Return the data exactly, with all pictures removed.

── Exercise inputs ──

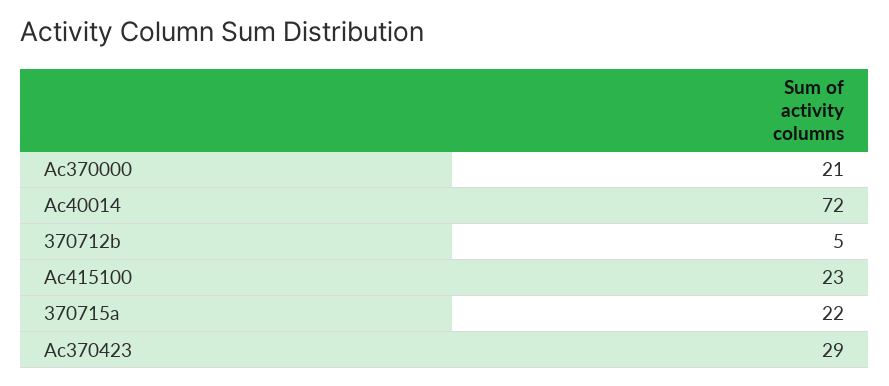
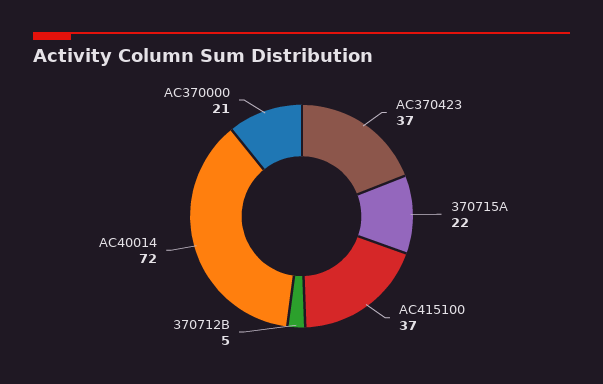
  {
    "Ac370000": 21,
    "Ac40014": 72,
    "370712b": 5,
-   "Ac415100": 23,
+   "Ac415100": 37,
    "370715a": 22,
-   "Ac370423": 29
+   "Ac370423": 37
  }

───

_Solution to this exercise:_
  {
    "Ac370000": 21,
    "Ac40014": 72,
    "370712b": 5,
-   "Ac415100": 23,
+   "Ac415100": 37,
    "370715a": 22,
-   "Ac370423": 29
+   "Ac370423": 37
  }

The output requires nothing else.